Building Content Type Solutions in SharePoint 2007

Book Review-Building Content Type Solutions in SharePoint 2007

When I picked up Building Content Type Solutions in SharePoint 2007 I was hoping that it would be the powerhouse book that helped the SharePoint community realize the power of content types. You see, I’ve decided that they’re one of the most powerful — if not the most powerful — feature in SharePoint. I’m fascinated by the idea that you would create a solution that includes the document template as well as the process (i.e. workflow) around that document when it has been created.

Unfortunately, I can’t say that the book lived up to my expectations. (One could easily say that they weren’t fair.) The book has a ton of great content in it. If you’re an end user, power user, or site administrator — you’ll learn something from the book. My issue is that the book never really develops an audience. It feels like a semi-random collection of stuff about content types. The stuff in the back of the book about development just doesn’t feel like it was intentional. (Not that it’s not valuable.)

Help Your SharePoint User

So while the book is useful if you’re trying to see some of the power of content types, I’m concerned that it’s not the content type book that the market needs to really realize the power of this particular feature of SharePoint.

5 replies
  1. Mike Oryszak
    Mike Oryszak says:

    I agree with your review. I picked it up in hopes to be able to use this as a resource for some of my power users. I think it providers a great primer, but doesn’t go into the real depth of what content types can deliver.

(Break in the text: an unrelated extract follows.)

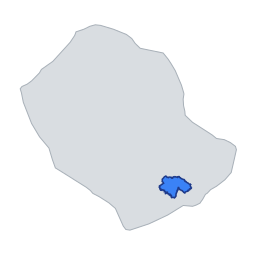 Thaba-Mokhele, Mohale's Hoek, Lesotho (highlighted), rotated 272°
{"feature_id": "5366337B93418008192528", "entity_name": "Thaba-Mokhele", "entity_type": "district", "adm_level": 2, "iso_a3": "LSO", "parent_name": "Lesotho", "parent_adm1": "Mohale's Hoek", "projection": "natural_earth1", "projection_center": [27.545, -30.078], "detail": "fine", "context": "in_parent", "style": "filled", "palette": "blue", "viewbox_px": 256, "rotation_deg": 272, "n_neighbors": 0, "source": "geoboundaries", "source_scale": "gbopen_adm2", "svg_char_len": 5169}
<svg xmlns="http://www.w3.org/2000/svg" viewBox="0 0 256 256"><g transform="rotate(272 128 128)"><path d="M172.7,179.9L164.9,182.5L163.8,182.7L158.7,182.1L152.0,182.8L146.8,184.2L142.7,184.7L136.0,192.2L123.9,212.5L120.6,216.8L119.7,224.7L116.9,231.0L113.4,236.0L110.1,237.1L100.0,235.2L87.1,232.7L79.6,226.6L72.9,218.5L69.3,212.7L65.6,209.5L64.4,207.7L59.1,205.0L57.1,203.6L55.4,202.6L53.3,198.7L52.0,195.3L52.5,185.9L48.8,180.3L42.4,170.7L38.4,162.9L32.9,152.2L29.5,143.0L26.0,133.5L26.5,129.4L29.8,126.7L39.6,121.9L47.2,118.2L52.6,111.4L58.5,101.3L61.4,95.2L64.3,92.5L67.4,88.2L72.9,78.7L79.1,68.1L85.6,56.8L93.9,53.5L105.2,49.7L116.1,39.9L129.1,31.5L150.0,22.5L159.7,20.2L163.4,18.9L165.8,20.6L168.3,25.7L171.8,30.1L180.0,37.6L183.5,39.4L192.0,50.6L201.1,58.3L211.5,67.1L218.6,71.5L222.3,72.7L225.2,80.5L228.3,86.3L230.0,91.7L229.6,97.0L226.2,110.0L221.4,123.2L217.5,128.7L212.8,132.2L208.1,137.4L206.3,148.0L204.2,160.5L198.2,165.7L193.5,169.0L187.0,173.2L172.7,179.9Z" fill="#d9dde1" stroke="#a8b0b8" stroke-width="1"/><path d="M81.2,180.9L81.3,180.6L81.1,180.2L81.1,179.8L80.4,179.4L80.6,179.2L80.6,178.9L80.8,178.8L80.6,178.4L80.7,177.9L81.0,177.3L80.8,176.9L80.7,176.7L80.8,176.1L81.0,175.8L80.8,175.5L80.7,175.2L80.7,174.9L80.5,174.7L80.3,174.6L79.8,174.5L79.8,174.3L79.4,174.2L79.3,173.8L79.3,173.6L79.6,173.4L79.8,173.1L80.0,173.0L80.3,172.9L80.4,172.6L80.3,172.2L80.2,172.1L80.4,171.5L80.4,171.2L80.4,170.7L80.2,170.4L80.0,170.0L79.8,169.9L80.0,169.6L80.0,169.1L80.0,168.9L80.0,168.7L80.4,168.6L80.6,168.5L81.2,167.7L81.3,167.5L81.3,167.4L81.0,167.1L81.0,166.9L80.6,166.3L80.3,165.9L79.7,165.5L79.5,165.3L78.8,164.8L78.6,164.7L78.3,164.2L78.0,164.0L76.7,164.1L76.3,164.1L76.0,164.0L75.7,164.0L75.4,164.4L75.3,164.5L75.1,164.8L75.0,165.0L74.9,165.2L74.7,165.2L74.5,165.3L74.4,165.3L74.4,165.2L74.2,165.2L74.0,165.3L73.9,165.4L73.8,165.2L73.6,164.8L73.4,164.6L72.9,164.2L72.8,163.9L72.7,163.7L72.8,163.5L72.7,163.4L72.3,163.2L71.9,162.5L71.7,162.3L71.5,161.8L71.3,161.8L71.2,161.7L70.9,161.6L70.9,161.4L70.7,161.4L70.6,161.5L70.5,161.9L70.4,161.9L70.2,161.6L70.1,161.4L69.8,161.3L69.7,161.4L69.5,161.7L69.3,161.8L69.2,161.8L68.9,162.0L68.7,162.4L68.5,162.1L68.3,161.9L68.2,161.9L68.1,162.0L68.0,162.3L67.8,162.8L67.7,162.9L67.3,162.8L67.0,162.8L67.0,163.2L66.9,163.7L67.1,163.8L67.4,163.9L67.5,164.0L67.4,164.6L67.5,165.1L67.4,165.2L67.3,165.3L67.2,165.3L67.0,165.2L66.9,165.2L66.7,165.3L66.7,165.5L66.6,165.9L66.8,166.1L66.9,166.5L66.6,166.5L66.3,166.6L66.2,166.8L66.0,167.2L65.9,167.3L65.7,167.3L65.6,167.2L65.6,167.3L65.5,167.6L65.4,167.7L65.3,167.8L65.0,167.7L64.9,167.8L64.7,167.8L64.4,167.8L64.1,167.6L63.8,167.7L63.9,167.9L63.8,168.1L64.1,168.4L64.3,168.4L64.8,168.4L64.9,168.6L65.0,168.7L65.2,168.9L65.4,169.2L65.4,169.3L65.3,169.5L65.2,169.7L64.9,169.6L64.6,169.5L64.4,169.5L64.2,169.8L63.8,169.8L63.7,169.9L63.8,170.2L63.8,170.4L63.7,170.9L63.7,171.1L63.3,171.2L62.9,171.2L62.6,171.5L63.0,172.0L63.2,172.5L62.8,172.6L62.3,172.4L62.1,172.5L62.2,172.9L62.3,173.0L62.6,172.9L62.7,173.0L62.2,173.6L61.9,173.8L61.2,173.8L61.0,173.7L60.8,173.6L60.7,173.5L60.5,173.8L60.4,173.9L60.1,174.0L60.3,174.3L60.2,174.4L60.1,174.5L60.1,174.9L60.1,175.0L60.3,175.3L60.3,175.5L60.3,175.9L60.1,176.3L59.7,176.6L59.7,176.8L59.8,177.0L60.4,177.4L60.6,177.7L60.8,177.7L61.0,177.7L61.2,177.8L61.3,178.1L61.5,178.2L61.7,178.3L61.8,178.4L62.0,178.3L62.6,178.3L62.7,178.2L62.9,178.3L63.2,178.3L63.7,178.4L63.8,178.3L64.1,178.5L64.4,178.5L64.6,178.6L64.8,178.6L65.0,178.7L65.1,178.9L65.4,178.8L65.5,178.8L66.0,179.2L66.4,179.4L66.8,179.4L67.2,179.5L67.3,179.6L67.3,179.3L67.5,179.4L67.6,179.6L67.9,179.6L68.0,179.6L68.6,180.0L69.0,180.2L69.4,180.0L69.7,180.0L69.8,180.2L69.9,180.3L70.1,180.4L70.1,180.5L70.3,180.5L70.3,180.8L70.1,180.9L69.6,180.8L69.3,180.9L69.2,181.2L68.9,181.4L68.8,181.6L68.6,181.6L68.4,181.8L68.2,181.9L68.1,182.5L67.9,182.8L67.8,183.1L67.6,183.3L67.4,183.4L67.4,183.8L67.3,184.5L66.9,184.8L66.6,184.9L66.5,185.0L66.0,185.8L65.6,185.9L65.5,186.3L65.4,186.4L65.1,186.7L65.0,186.9L65.0,187.1L65.3,187.2L65.8,187.4L65.9,187.5L66.0,187.6L66.2,187.9L66.3,188.2L66.4,188.3L66.5,188.5L66.6,188.8L66.7,189.0L66.7,189.4L66.7,189.5L66.8,189.8L67.2,189.9L67.1,190.0L67.4,190.3L67.4,190.5L67.6,190.5L68.1,190.6L68.2,190.8L68.1,191.1L68.2,191.5L68.3,191.6L68.4,191.8L68.8,192.0L69.0,192.2L69.3,192.0L69.3,192.3L69.4,192.5L69.5,192.6L69.5,192.9L69.7,193.0L69.8,193.0L69.9,193.3L70.0,193.4L70.3,193.5L70.5,193.2L70.8,193.0L71.0,193.0L71.0,192.9L71.3,192.8L71.4,192.7L71.7,192.6L71.8,192.5L72.0,192.5L72.1,192.4L72.3,192.2L72.5,192.2L73.0,192.3L73.5,192.4L73.7,192.6L73.9,192.3L74.1,192.2L73.9,191.8L73.8,191.6L74.3,190.9L74.7,190.4L74.8,190.3L74.9,190.2L75.1,189.8L75.1,189.7L75.3,189.6L75.3,189.4L75.5,189.1L75.5,188.9L75.6,188.7L76.0,188.3L76.3,188.1L76.5,187.9L76.5,187.7L76.4,187.3L76.4,187.2L76.6,187.0L76.8,186.9L77.1,186.9L77.1,186.6L77.3,186.5L77.3,186.4L77.6,186.3L77.8,186.3L77.8,186.2L78.0,186.1L78.2,185.9L78.4,185.9L78.4,185.7L78.5,185.4L78.6,185.2L78.7,184.6L78.8,184.4L78.9,184.2L79.1,183.4L79.3,183.3L79.4,182.9L79.5,182.6L80.2,182.1L80.3,181.3L80.5,181.2L80.8,181.0L81.0,181.0L81.2,180.9Z" fill="#3b82f6" stroke="#1e3a8a" stroke-width="1.5"/></g></svg>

    What I do like about the book though is that it does provide good info on how it fits into things like InfoPath and Workflow.

  2. Mike Walsh
    Mike Walsh says:

    It was written by two people, wasn’t it?

    I can’t help feeling that this ” a semi-random collection of stuff about content types.” is par for the course for books that have more than one author.

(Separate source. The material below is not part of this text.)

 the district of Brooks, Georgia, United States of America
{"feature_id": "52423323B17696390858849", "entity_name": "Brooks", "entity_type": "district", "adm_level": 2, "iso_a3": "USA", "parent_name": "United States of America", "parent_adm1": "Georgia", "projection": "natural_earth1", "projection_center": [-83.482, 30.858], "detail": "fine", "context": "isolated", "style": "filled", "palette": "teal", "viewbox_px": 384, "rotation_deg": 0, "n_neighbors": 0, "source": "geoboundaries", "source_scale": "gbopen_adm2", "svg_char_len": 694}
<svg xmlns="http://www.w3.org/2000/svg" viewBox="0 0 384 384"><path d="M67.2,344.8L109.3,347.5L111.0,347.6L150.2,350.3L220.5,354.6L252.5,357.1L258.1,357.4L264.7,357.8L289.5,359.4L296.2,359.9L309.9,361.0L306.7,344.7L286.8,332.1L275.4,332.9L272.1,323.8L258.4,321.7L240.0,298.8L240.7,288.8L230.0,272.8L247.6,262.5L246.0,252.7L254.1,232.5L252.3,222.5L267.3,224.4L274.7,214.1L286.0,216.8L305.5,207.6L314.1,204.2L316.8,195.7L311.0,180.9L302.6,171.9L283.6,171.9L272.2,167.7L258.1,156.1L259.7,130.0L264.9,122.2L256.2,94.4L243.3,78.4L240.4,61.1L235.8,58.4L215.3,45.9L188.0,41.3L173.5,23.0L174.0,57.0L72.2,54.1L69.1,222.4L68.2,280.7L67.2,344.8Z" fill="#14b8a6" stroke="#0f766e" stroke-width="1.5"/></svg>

    I had the same feeling about the SharePoint Design book from Wrox – lot’s of good stuff but not really a sense that it all hung together in a meaningful way.

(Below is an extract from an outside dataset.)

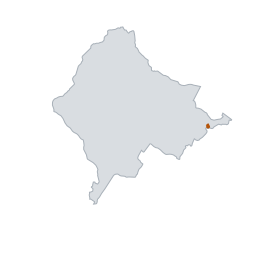 location of Lubumbashi, Katanga, Democratic Republic of the Congo, rotated 306°
{"feature_id": "63176286B7033307846906", "entity_name": "Lubumbashi", "entity_type": "district", "adm_level": 2, "iso_a3": "COD", "parent_name": "Democratic Republic of the Congo", "parent_adm1": "Katanga", "projection": "albers", "projection_center": [27.484, -11.656], "detail": "fine", "context": "in_parent", "style": "filled", "palette": "amber", "viewbox_px": 256, "rotation_deg": 306, "n_neighbors": 0, "source": "geoboundaries", "source_scale": "gbopen_adm2", "svg_char_len": 4102}
<svg xmlns="http://www.w3.org/2000/svg" viewBox="0 0 256 256"><g transform="rotate(306 128 128)"><path d="M204.2,162.3L188.5,164.7L188.8,165.5L188.6,166.5L188.2,167.2L186.6,169.2L184.3,170.9L184.3,171.4L185.4,173.4L186.2,176.1L186.0,180.9L186.3,182.3L186.2,183.3L185.4,184.4L183.8,190.2L184.9,193.0L187.9,195.7L189.7,197.6L192.7,198.3L193.2,198.2L193.4,196.6L195.8,196.0L195.7,206.4L195.6,207.0L195.1,207.1L194.5,206.7L194.4,205.8L193.7,205.3L190.8,206.6L190.0,206.6L189.2,206.3L188.6,205.8L188.5,205.0L186.4,202.0L185.4,201.8L184.3,199.0L179.6,197.0L177.9,196.9L176.9,196.3L176.0,194.1L174.5,192.8L174.1,191.2L173.8,191.0L172.9,191.3L172.1,193.7L171.0,194.3L169.1,194.4L164.3,193.7L160.9,192.5L160.0,192.6L158.7,191.5L158.1,189.6L158.4,188.2L158.1,188.0L153.0,189.2L151.7,189.9L150.5,189.8L150.2,189.4L150.7,188.4L150.4,187.3L150.0,186.8L148.5,186.5L148.0,185.3L147.0,185.2L146.7,185.3L146.5,186.1L145.9,186.4L142.8,186.0L139.6,187.1L135.3,186.9L133.2,188.2L132.9,188.1L132.5,187.5L132.1,185.6L132.3,185.0L132.9,184.6L133.1,183.8L132.9,181.8L133.0,181.3L132.8,180.2L132.1,178.3L131.1,176.8L129.1,174.5L128.8,173.5L128.8,170.9L129.4,166.9L129.3,163.9L128.4,161.9L128.2,159.8L128.6,156.0L128.1,155.1L118.1,155.0L117.7,154.8L117.5,154.3L117.9,152.0L111.9,152.7L110.0,153.2L108.9,154.1L108.6,155.3L108.6,156.9L107.7,158.5L107.6,161.2L105.9,161.5L104.2,161.6L101.0,161.1L97.8,162.0L96.3,162.7L95.5,162.4L92.7,162.8L92.3,162.6L88.9,157.5L87.4,155.8L87.1,155.0L87.2,154.2L86.7,153.1L85.1,150.5L84.8,149.2L84.8,147.3L84.6,146.6L83.2,145.0L82.2,144.5L81.2,144.2L64.9,145.1L59.5,145.1L55.6,145.5L53.6,145.4L53.0,145.2L51.2,145.7L50.3,146.4L48.9,146.9L48.0,146.8L46.2,144.9L48.5,144.5L48.7,144.3L48.6,139.6L47.9,139.0L49.1,138.1L51.0,136.0L52.9,135.2L53.2,134.7L53.6,134.7L54.4,135.6L56.1,136.6L58.1,135.5L58.3,135.2L58.5,133.2L59.0,133.0L59.9,133.4L60.4,133.4L61.3,132.8L63.9,131.7L64.8,132.9L64.1,134.1L64.5,134.9L64.6,136.1L65.0,136.4L67.2,136.4L67.8,136.1L71.7,131.4L72.8,130.8L74.5,128.9L76.8,128.0L77.7,126.5L79.0,123.9L79.5,120.2L79.0,113.9L79.2,113.1L81.9,110.1L84.6,104.8L86.5,103.4L88.0,102.8L90.2,100.8L92.0,98.9L91.6,96.6L92.0,94.7L92.9,92.3L93.2,89.8L92.7,87.1L92.8,84.9L94.0,81.4L94.0,77.4L95.1,74.1L97.5,69.8L98.5,66.6L98.2,63.5L98.4,61.2L98.3,59.9L97.8,58.7L98.0,58.0L98.9,57.7L100.0,56.5L102.1,53.4L104.3,51.9L105.8,51.4L107.5,51.4L108.5,51.6L110.3,52.7L112.3,53.6L113.8,54.8L115.3,56.6L118.8,56.9L120.4,57.5L121.3,57.7L121.6,57.6L122.3,57.6L124.0,58.2L125.3,57.8L131.8,58.9L132.6,58.3L134.3,55.1L135.7,54.0L137.9,53.9L139.6,54.4L140.6,54.4L148.5,51.6L149.5,51.5L152.5,52.1L154.3,51.6L155.1,51.8L156.7,51.3L158.1,49.4L159.2,48.9L170.7,50.9L172.4,49.9L173.3,49.8L175.8,50.5L176.6,51.7L178.1,52.7L179.2,54.3L180.9,55.3L181.8,56.1L182.8,56.8L184.9,57.0L187.5,55.5L189.4,55.7L191.3,56.5L191.9,56.4L193.3,55.6L194.1,54.7L194.8,54.5L195.9,54.9L196.8,55.8L197.6,57.0L200.5,59.9L203.2,61.1L203.9,62.9L204.9,62.7L205.4,62.9L206.1,64.0L206.6,64.2L206.7,64.7L206.0,65.7L205.3,67.7L206.1,68.9L205.4,70.7L205.0,72.6L205.9,73.0L207.1,73.0L208.1,74.0L208.9,74.1L209.8,75.2L209.6,76.0L206.8,79.0L202.7,82.6L201.3,83.1L200.6,83.8L200.1,84.8L198.9,85.7L198.0,86.1L197.9,88.8L196.5,91.5L196.0,92.1L195.2,96.6L195.3,97.4L194.6,101.1L194.7,104.5L192.7,105.6L191.4,107.3L190.8,108.5L190.8,111.3L188.6,113.0L188.4,113.4L188.9,115.4L189.7,115.7L189.7,116.4L191.5,118.6L191.4,125.2L191.5,125.8L192.4,127.4L193.0,130.4L192.3,134.2L194.7,141.2L193.6,143.7L194.1,146.2L195.5,148.8L198.8,151.4L199.7,152.4L200.6,153.8L201.3,156.0L204.2,162.3Z" fill="#d9dde1" stroke="#a8b0b8" stroke-width="1"/><path d="M177.0,190.5L176.9,190.6L176.7,190.7L176.4,190.6L176.2,190.5L176.0,191.0L175.9,191.1L175.6,191.0L175.3,191.3L175.0,191.5L175.0,191.8L175.1,192.0L175.2,192.5L175.3,192.7L175.7,192.7L175.8,192.9L176.1,192.9L176.2,193.1L176.3,193.1L176.6,193.2L176.8,193.0L176.9,192.9L177.1,192.7L177.2,192.4L177.1,192.2L177.1,191.9L177.3,191.9L177.5,191.9L177.7,191.5L177.4,191.6L177.4,191.4L177.5,191.1L177.8,190.5L177.2,190.4L177.3,190.3L177.2,190.2L177.1,190.3L177.0,190.5Z" fill="#f59e0b" stroke="#b45309" stroke-width="1.5"/></g></svg>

    I’m still glad I have the SharePoint Design book, but that’s another story.

    You and I have both written complete books and the experience was certainly vastly different to me than writing a single chapter of the Real Word … book was.

    For one I wrote it in order – Chapter 1, followed by 2 etc. People writing parts of books don’t have that “luxury” (or that “burden”?).

  3. Bjørn Furuknap
    Bjørn Furuknap says:

    I’ve sort of assumed that by now, everyone doing any kind of SharePoint dev or implementation stuff would have realized the power of content types. I may be wrong. When I wrote the most recent issue of the journal, I included just a single chapter on content type introduction, but very little ‘how to use cts in a business implementation’ type of information.

    I fully agree with your decision that content types is (one of) the most powerful features of SharePoint. Not to say, the coolest. You forget to mention one exceptionally cool feature, though, and that is that the visual interface can be customized per content type. You can have either just a custom form or a completely custom page as the interface for edit, new, and display forms. Custom forms are not really created per list or library, but per content type.

    .b

  4. Robert Bogue
    Robert Bogue says:

    On your review alone I won’t bother with this book. I am so tired of books that do nothing but describe features and never tell you how to create solutions.

  5. Dave Deschere
    Dave Deschere says:

    So, Rob, what resource *would* you recommend for development and deployment of content types – as well as educating end-users on the concept?